Set a savings goal that survives inflation
You want a $30,000 home deposit in today's terms, but you'll actually buy in 6 years. Step 1: enter 30,000, set the rate to 3.5%, set years to 6, read the nominal future equivalent — about $36,900. Step 2: that future number, not the $30,000, is your true target. Step 3: take it to a savings goal tracker or a mortgage calculator so your monthly contribution is sized against the deposit you'll really need, not the one that looks right today.
Common pitfalls
Confusing the two outputs. The nominal figure goes UP (the future price tag) and the real figure goes DOWN (what idle cash buys). People grab the bigger number and feel rich, when for a savings question they wanted the smaller purchasing-power number. Read the row label, not just the value.
Using one average rate for a volatile decade. A flat 3% across 2019-2024 understates the real erosion because 2021-2023 spiked to 4-8%. For any window that included a shock, switch to per-year mode and paste the actual yearly rates so the chain compounds correctly instead of smoothing the spike away.

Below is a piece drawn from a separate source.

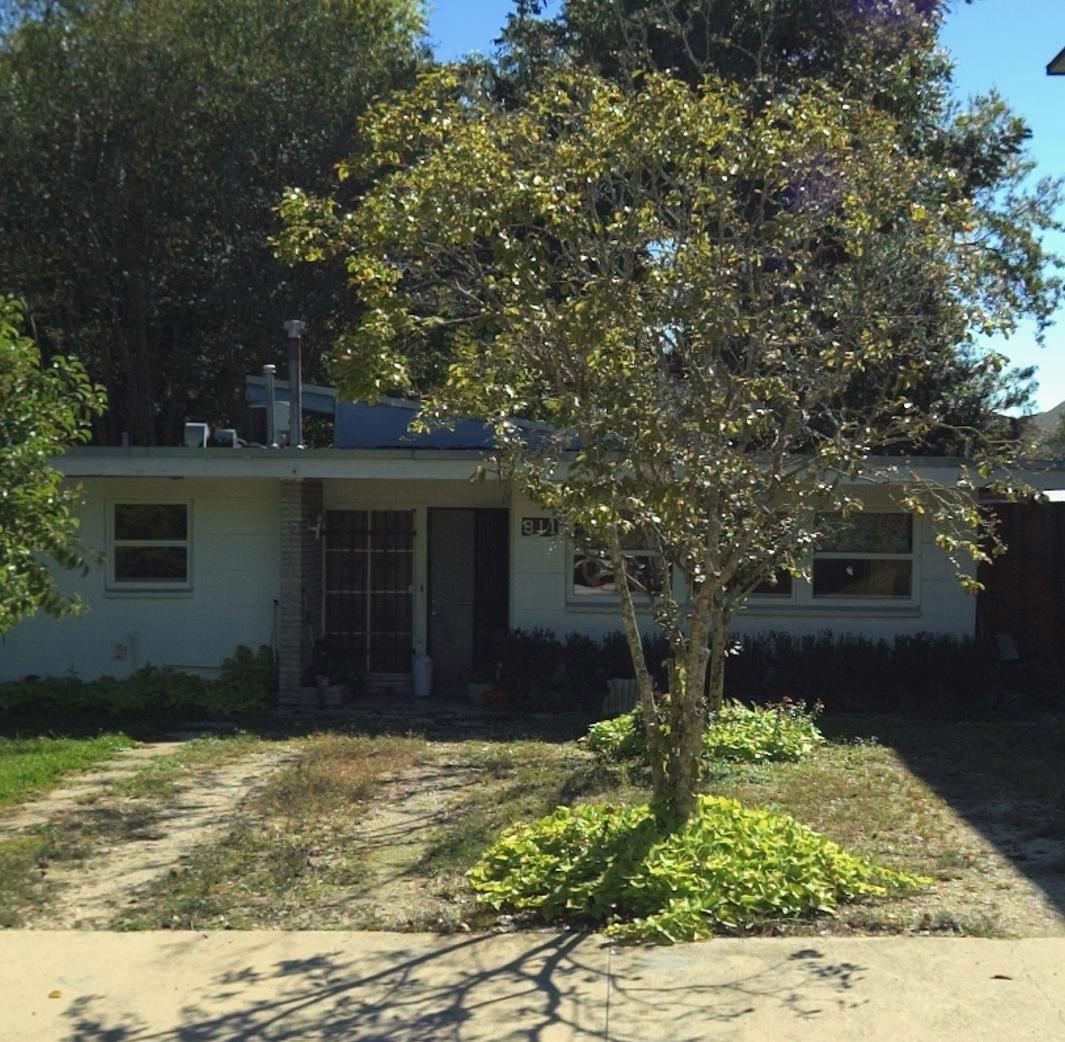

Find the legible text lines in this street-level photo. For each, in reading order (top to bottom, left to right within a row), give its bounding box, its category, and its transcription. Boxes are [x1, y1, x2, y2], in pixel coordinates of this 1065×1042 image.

[522, 517, 557, 536] StreetNumber: *11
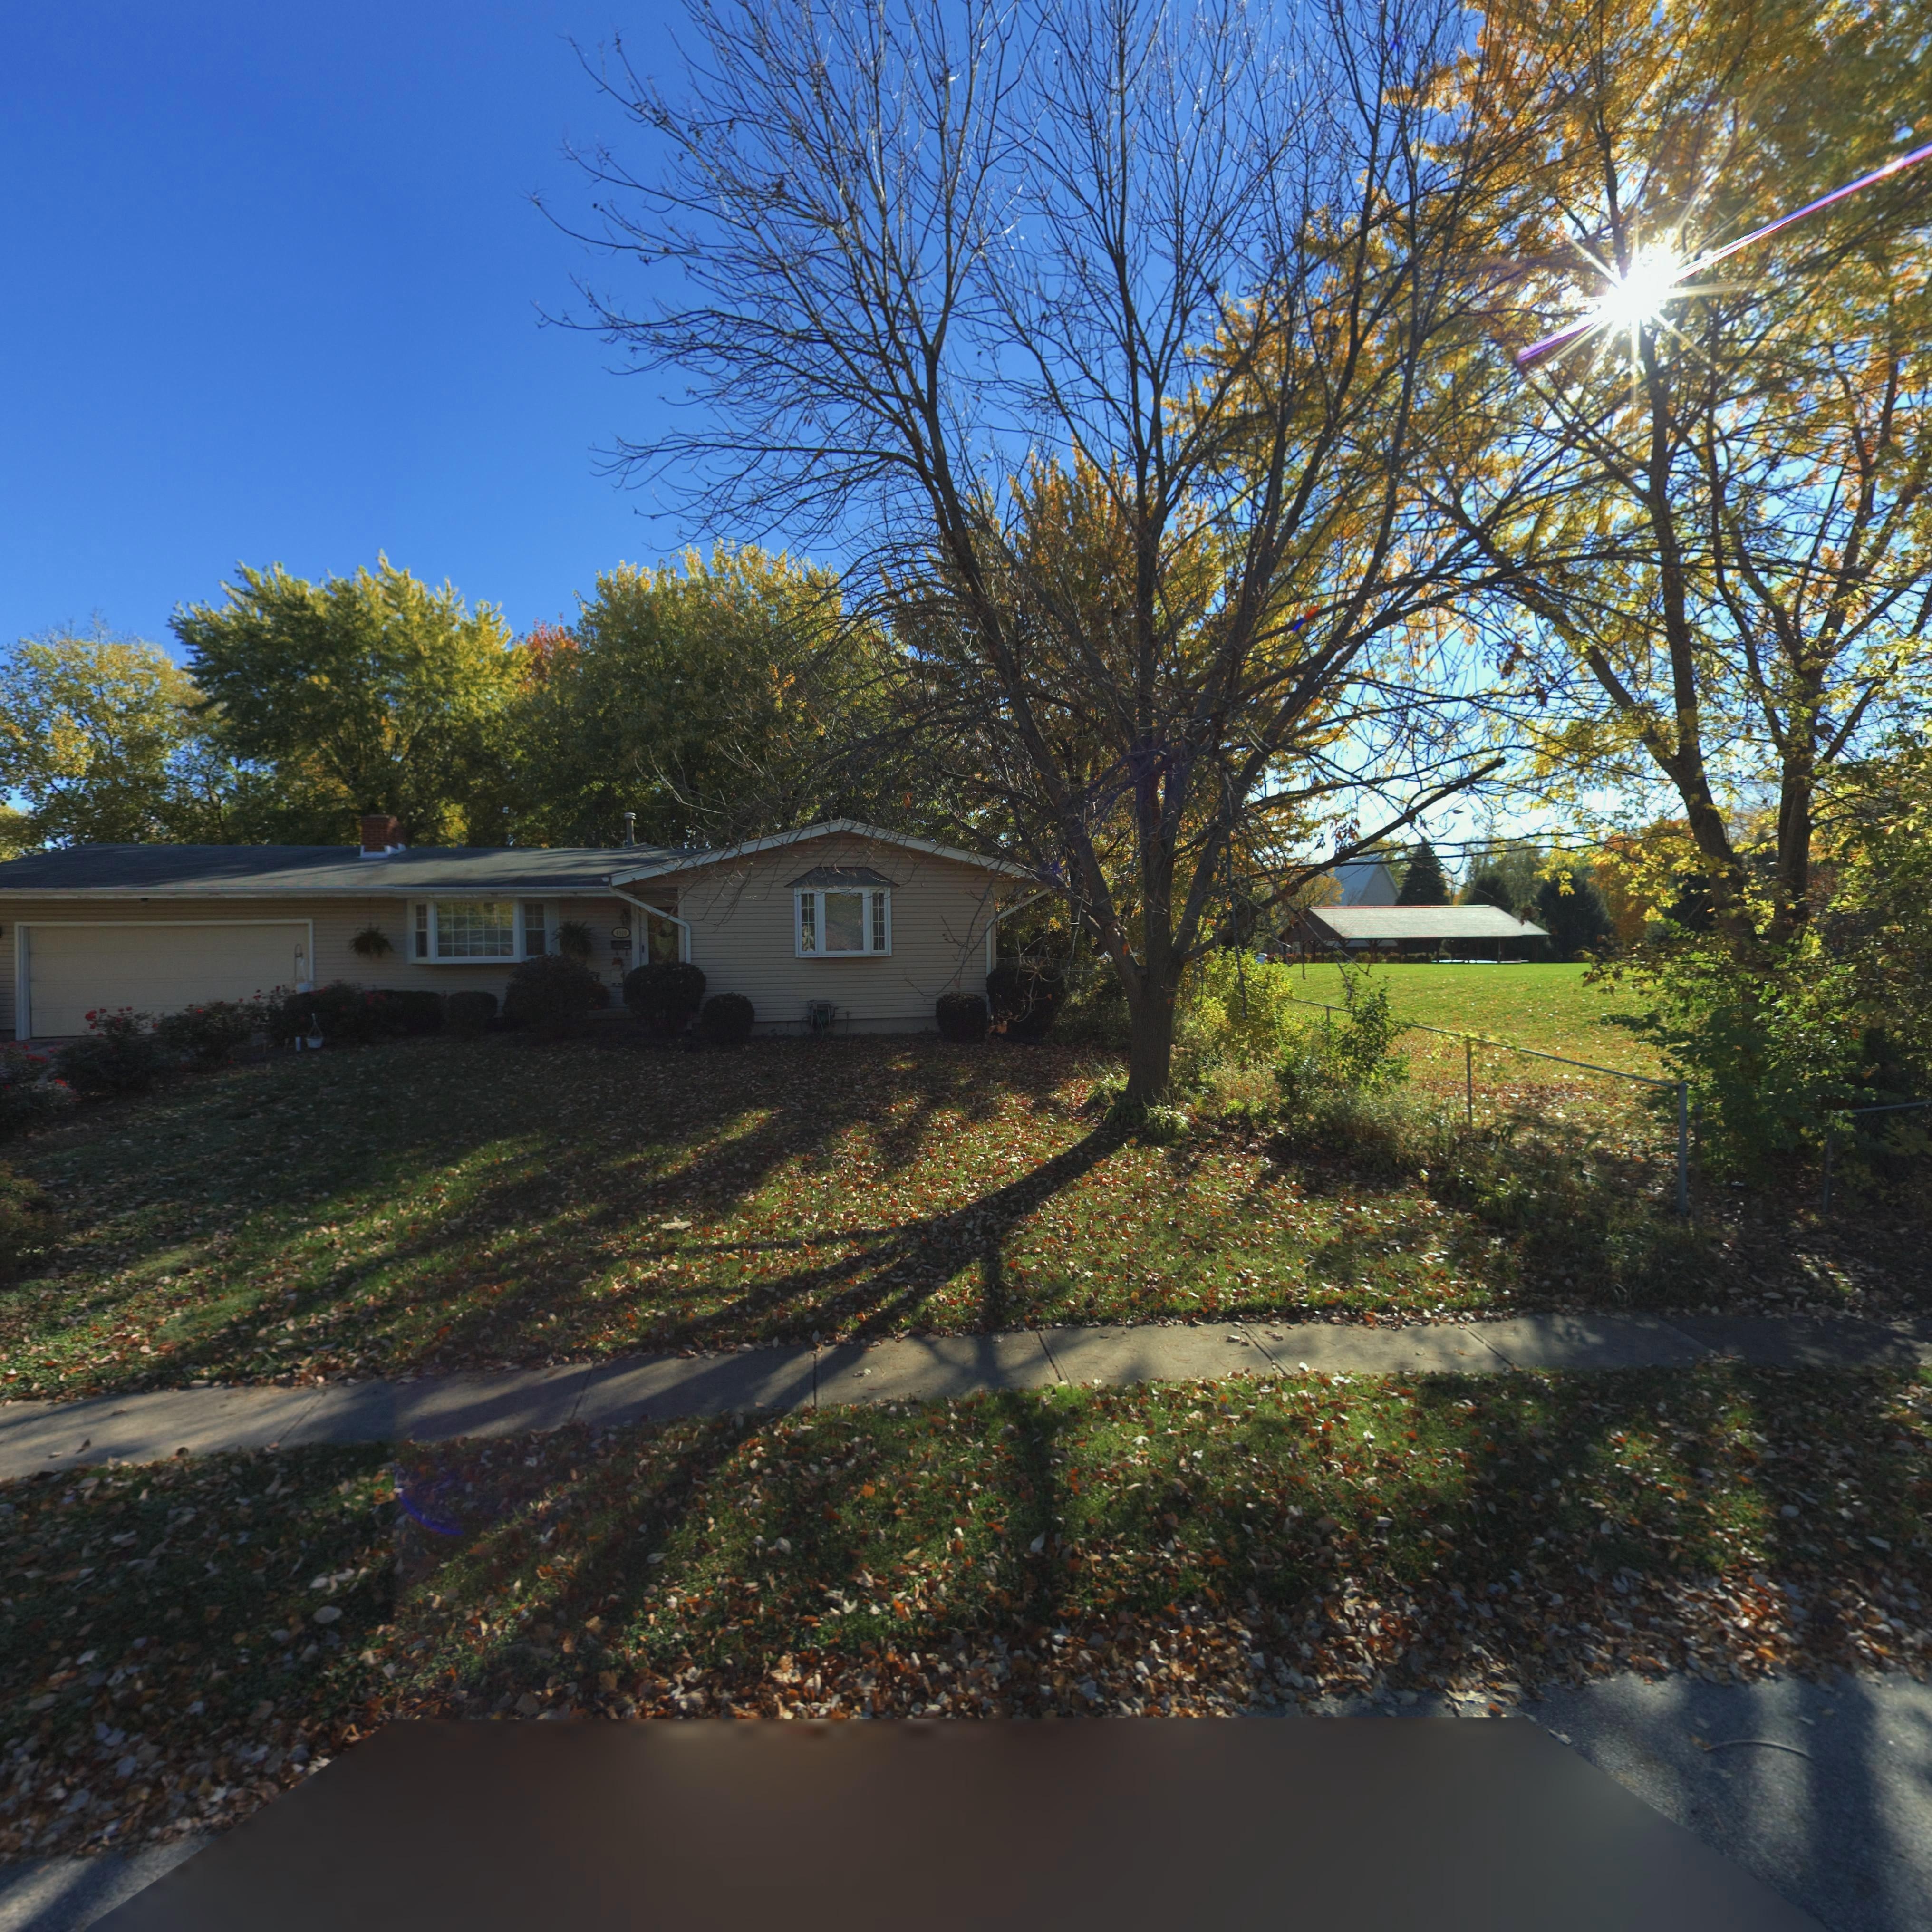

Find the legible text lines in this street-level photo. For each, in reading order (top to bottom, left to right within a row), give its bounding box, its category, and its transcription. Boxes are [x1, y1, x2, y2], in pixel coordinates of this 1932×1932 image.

Mixing up direction. 'What 1995 money is worth today' compounds forward from the past; 'what today's money will be worth in 2050' compounds forward into the future; 'what a future price is in today's dollars' divides backward. Picking the wrong direction flips the answer by the inverse factor — set the direction toggle first, then read.
Privacy
This calculator is pure client-side JavaScript. The amount, rate, years, and any per-year list you type are turned into numbers and compounded right inside your browser tab — there is no CPI API call, no server round-trip, and nothing is logged. The one privacy caveat: the shareable URL encodes your inputs in the query string (for example ?amt=1000000&rate=3&yr=25), so a "share link" of your retirement or salary scenario lands those numbers in the recipient server's access log. For generic what-ifs that's fine; for a real salary figure, copy the result text rather than the URL. Your last-used preferences are also remembered in this browser's localStorage so the tool reopens where you left off — that data stays on your device and you can clear it any time.